Salary compression, also known as wage or pay compression, occurs when employees receive comparable compensation despite differences in their experience, qualifications, responsibilities or tenure. The most common example is a new hire who makes nearly the same salary as a colleague in a similar role who’s been with the organization for several years.
What is the difference between salary compression and salary inversion?
Pay compression is usually a minimal difference in compensation between employees who should be at opposite ends of the pay scale. When new hires earn as much or more than tenured employees, it’s known as pay inversion.
What causes pay compression?
Wage compression is generally not a deliberate act on behalf of an employer. Some may not even know they have a pay scale problem until they start experiencing its deleterious effects, e.g., high turnover. In most cases, wage compression occurs inadvertently over time due to internal and external forces, such as the following:
- Regulatory changes – Increases in the minimum wage or the salary threshold for overtime exemption can result in entry or junior-level workers making nearly as much as employees with more experience or responsibility.
- Market rates – Demand for certain skills fluctuates periodically. When this happens, new hires with the same qualifications as tenured employees might earn comparable compensation.

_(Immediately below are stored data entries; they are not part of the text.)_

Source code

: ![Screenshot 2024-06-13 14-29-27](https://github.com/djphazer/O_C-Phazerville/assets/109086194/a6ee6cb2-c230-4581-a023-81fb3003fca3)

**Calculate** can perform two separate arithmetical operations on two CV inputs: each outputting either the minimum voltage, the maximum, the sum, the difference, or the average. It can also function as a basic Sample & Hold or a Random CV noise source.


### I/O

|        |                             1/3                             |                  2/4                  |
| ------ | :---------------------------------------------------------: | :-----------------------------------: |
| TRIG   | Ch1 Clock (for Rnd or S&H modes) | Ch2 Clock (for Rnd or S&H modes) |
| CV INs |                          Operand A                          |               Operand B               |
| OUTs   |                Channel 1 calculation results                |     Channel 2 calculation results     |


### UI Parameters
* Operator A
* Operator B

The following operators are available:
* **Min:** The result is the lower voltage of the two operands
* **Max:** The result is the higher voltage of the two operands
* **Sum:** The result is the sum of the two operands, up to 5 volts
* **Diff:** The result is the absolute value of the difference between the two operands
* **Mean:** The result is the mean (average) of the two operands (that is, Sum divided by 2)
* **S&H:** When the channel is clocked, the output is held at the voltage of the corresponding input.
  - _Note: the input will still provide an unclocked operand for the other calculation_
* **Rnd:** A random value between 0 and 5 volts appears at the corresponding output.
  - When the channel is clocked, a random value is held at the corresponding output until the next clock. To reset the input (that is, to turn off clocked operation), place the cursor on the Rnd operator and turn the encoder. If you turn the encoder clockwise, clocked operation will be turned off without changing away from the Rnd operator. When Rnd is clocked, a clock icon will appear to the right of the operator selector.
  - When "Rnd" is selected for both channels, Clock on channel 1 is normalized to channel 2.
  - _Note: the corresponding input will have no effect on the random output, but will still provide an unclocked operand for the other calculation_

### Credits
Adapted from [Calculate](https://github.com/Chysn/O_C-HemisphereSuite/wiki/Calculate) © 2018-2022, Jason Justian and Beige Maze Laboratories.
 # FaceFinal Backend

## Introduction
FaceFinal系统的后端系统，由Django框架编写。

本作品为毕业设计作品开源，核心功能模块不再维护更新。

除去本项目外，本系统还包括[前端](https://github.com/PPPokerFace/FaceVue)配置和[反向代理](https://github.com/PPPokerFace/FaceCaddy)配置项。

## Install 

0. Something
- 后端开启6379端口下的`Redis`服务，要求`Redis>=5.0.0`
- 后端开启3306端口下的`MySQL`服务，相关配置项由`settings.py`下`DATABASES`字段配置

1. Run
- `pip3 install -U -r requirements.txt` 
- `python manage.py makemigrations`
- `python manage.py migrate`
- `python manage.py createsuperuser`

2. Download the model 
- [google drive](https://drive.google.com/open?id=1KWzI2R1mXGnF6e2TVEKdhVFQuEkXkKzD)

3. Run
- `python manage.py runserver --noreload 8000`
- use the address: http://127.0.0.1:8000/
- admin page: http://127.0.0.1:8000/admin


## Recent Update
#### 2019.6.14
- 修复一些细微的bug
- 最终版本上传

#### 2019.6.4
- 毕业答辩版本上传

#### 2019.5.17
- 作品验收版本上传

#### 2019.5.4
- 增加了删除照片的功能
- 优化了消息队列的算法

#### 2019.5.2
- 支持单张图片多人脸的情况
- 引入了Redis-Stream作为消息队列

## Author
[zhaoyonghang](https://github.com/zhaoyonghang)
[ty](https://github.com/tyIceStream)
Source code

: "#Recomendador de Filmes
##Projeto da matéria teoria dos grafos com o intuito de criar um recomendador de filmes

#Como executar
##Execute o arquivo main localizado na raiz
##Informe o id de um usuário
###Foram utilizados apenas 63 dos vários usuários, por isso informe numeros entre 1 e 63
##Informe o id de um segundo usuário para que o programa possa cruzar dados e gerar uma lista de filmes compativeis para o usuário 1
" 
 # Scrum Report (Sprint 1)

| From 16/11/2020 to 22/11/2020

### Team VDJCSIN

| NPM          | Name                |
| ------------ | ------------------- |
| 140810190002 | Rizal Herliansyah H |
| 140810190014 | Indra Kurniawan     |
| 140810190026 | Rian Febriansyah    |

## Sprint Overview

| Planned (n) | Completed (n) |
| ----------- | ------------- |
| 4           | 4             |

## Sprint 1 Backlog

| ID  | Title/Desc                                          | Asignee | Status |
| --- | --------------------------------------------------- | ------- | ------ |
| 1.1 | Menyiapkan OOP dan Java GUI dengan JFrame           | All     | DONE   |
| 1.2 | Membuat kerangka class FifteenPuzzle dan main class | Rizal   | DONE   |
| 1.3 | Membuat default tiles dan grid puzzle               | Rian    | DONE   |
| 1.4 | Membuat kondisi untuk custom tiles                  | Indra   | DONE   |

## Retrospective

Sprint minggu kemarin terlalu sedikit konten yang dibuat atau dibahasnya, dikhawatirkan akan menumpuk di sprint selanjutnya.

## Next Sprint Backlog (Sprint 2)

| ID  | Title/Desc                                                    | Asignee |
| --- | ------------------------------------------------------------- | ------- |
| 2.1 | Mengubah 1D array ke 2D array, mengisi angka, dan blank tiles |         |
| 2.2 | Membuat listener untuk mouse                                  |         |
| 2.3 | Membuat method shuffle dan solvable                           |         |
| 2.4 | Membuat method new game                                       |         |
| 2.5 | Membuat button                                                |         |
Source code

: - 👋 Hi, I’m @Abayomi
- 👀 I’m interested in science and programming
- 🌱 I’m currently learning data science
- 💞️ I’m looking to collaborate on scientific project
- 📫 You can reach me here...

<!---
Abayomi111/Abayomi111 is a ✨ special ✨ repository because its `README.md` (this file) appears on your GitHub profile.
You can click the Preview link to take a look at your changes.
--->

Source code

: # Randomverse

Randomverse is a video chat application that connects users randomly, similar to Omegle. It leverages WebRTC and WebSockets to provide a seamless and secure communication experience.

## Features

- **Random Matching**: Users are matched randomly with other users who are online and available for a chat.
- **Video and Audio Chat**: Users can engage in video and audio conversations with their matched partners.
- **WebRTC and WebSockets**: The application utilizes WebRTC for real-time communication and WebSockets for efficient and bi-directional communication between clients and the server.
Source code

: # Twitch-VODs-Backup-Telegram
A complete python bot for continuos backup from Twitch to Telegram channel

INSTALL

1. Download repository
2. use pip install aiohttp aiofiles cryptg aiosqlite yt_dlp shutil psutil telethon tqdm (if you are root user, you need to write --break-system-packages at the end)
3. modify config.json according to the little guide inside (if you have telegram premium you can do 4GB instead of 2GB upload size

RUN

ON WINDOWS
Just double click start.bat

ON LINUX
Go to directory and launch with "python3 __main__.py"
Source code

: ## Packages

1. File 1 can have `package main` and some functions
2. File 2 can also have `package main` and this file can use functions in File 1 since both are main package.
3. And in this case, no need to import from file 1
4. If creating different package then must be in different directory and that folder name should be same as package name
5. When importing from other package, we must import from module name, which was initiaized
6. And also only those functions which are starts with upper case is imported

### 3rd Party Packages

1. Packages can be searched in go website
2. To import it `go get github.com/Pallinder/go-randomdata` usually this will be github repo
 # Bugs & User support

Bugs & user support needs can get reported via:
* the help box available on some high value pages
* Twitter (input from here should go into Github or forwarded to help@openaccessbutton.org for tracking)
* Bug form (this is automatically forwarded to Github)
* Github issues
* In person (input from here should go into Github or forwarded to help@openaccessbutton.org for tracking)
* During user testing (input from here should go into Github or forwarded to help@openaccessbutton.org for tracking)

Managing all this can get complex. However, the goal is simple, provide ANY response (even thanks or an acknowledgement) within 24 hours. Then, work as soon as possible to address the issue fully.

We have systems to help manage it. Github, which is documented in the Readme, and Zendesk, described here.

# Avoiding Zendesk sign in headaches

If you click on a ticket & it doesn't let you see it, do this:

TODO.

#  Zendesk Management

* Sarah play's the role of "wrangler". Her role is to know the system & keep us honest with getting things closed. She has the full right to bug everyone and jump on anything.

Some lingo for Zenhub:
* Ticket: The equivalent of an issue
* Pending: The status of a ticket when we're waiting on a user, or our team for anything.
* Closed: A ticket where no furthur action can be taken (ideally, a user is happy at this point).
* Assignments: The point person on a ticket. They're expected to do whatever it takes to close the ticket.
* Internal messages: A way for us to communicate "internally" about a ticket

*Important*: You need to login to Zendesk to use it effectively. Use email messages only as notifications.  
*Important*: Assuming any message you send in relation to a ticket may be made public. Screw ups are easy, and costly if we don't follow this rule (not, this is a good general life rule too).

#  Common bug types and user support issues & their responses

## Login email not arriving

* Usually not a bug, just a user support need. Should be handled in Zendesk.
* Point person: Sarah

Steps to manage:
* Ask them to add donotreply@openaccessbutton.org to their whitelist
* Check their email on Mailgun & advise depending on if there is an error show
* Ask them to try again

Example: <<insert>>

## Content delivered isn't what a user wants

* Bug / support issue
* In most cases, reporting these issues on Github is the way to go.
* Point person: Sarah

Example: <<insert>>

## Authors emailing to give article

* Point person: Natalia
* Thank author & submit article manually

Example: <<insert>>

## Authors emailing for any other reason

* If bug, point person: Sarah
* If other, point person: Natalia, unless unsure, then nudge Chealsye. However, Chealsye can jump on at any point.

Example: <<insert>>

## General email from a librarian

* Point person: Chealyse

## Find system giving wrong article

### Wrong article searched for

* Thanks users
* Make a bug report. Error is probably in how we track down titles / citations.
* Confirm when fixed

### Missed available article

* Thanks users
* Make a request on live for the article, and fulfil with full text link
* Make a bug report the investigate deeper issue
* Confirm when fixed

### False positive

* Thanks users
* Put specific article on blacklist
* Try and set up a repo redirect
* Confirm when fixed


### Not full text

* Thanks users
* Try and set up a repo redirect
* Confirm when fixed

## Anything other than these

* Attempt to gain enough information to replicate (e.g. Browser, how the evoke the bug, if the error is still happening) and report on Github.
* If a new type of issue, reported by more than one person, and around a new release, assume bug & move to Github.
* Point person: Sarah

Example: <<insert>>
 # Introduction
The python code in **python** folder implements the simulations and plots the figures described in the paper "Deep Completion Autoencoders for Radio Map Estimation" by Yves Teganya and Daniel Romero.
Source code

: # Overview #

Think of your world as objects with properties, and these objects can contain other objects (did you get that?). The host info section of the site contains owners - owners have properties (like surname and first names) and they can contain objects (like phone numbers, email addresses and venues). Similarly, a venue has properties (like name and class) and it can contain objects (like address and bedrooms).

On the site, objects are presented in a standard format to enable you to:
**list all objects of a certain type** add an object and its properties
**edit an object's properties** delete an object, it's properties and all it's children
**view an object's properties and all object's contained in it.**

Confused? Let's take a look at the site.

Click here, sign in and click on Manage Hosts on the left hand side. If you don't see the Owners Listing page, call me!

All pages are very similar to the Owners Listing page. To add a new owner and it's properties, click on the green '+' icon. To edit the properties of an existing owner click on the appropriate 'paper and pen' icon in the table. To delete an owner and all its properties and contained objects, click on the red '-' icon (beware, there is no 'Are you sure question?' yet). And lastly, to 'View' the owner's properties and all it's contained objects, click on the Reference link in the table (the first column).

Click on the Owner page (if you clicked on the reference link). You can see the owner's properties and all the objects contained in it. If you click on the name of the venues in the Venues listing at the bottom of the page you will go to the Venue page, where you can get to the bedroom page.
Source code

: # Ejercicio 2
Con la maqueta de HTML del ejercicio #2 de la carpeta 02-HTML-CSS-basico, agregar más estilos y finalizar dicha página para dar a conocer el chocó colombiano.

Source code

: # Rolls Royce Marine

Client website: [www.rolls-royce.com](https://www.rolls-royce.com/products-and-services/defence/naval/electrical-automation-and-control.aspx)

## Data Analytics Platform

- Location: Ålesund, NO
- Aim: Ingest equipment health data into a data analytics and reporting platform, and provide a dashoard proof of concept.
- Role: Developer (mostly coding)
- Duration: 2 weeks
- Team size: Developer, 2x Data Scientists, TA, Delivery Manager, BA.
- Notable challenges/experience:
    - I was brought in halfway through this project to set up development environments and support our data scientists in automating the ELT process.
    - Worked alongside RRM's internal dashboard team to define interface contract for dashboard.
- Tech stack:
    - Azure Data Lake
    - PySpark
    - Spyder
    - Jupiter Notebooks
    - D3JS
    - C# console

- Long-tenured employees – Employees who stay with an organization for a long time and only receive small, incremental raises could end up earning the same as newer employees with less experience.
Why is compression pay a problem?
Wage compression can make employees feel they aren’t being paid fairly for their efforts. As a result, employers may notice poor engagement and morale, decreased productivity and increased turnover. Brand reputation and recruitment can also be harmed if employees express their frustrations publicly.
How to identify pay compression
Employers should regularly assess if wages are starting to compress across their organization. They have several tactics at their disposal:
- Compare new hire compensation to what current employees in similar roles earn.
- Identify if employees are clustered at the top of the salary ranges for their position.
- Use compa-ratios to determine if entry-level and senior-level employees are moving through salary ranges at the same pace.
How to fix pay compression
Correcting wage compression requires data analysis and talent activation. Some of the basic approaches include the following:
- Create a compensation policy that outlines how the company will use compensation to achieve its talent objectives.
- Implement pay-for-performance so employees receive raises based on merit rather than tenure alone.
- Conduct a benchmark analysis and adjust the pay of any employees paid below the current market rate.
- Provide opportunities for advancement so employees can earn more as they grow with the company.
How to fix salary compression in smaller companies
Rectifying compensation compression can be expensive, especially if it has gone unnoticed for some time. However, small businesses that can’t afford to raise base salaries to the current market rates are not without remedies. They can reward employees with other perks, such as:
- Additional paid time off (PTO)
- One-time bonuses
- Flexible schedules
- Remote or hybrid work
- Career development resources
Frequently asked questions about the salary compression meaning
Is salary compression illegal?
Wage compression is not illegal. However, any unfair pay practices that are discriminatory can result in legal consequences.
How do you overcome salary compression?
Rectifying salary compression starts with having a sound compensation management strategy and pay scales based on skills, experience and performance. Employers must then analyze benchmark data to ensure they’re paying people at or near the market rate.
What are some non-cash ways to reduce compression salary issues?
If employers cannot afford to address wage compression with immediate pay raises, they can offer their employees career advancement opportunities, additional PTO, flexible schedules and remote or hybrid work arrangements. These non-cash incentives may help maintain engagement and productivity until the employer can align compensation levels with the current market rates.
How can you help employees understand that you’re trying to be fair with wages?
Many employees believe they are paid fairly when their employer is transparent about compensation. As such, employers should share their compensation policy with employees and ensure they understand how the pay scales were created and the rationale for raises.
This article is intended to be used as a starting point in answering “What is wage compression?” and is not a comprehensive resource of requirements. It offers practical information concerning the subject matter and is provided with the understanding that ADP is not rendering legal or tax advice or other professional services.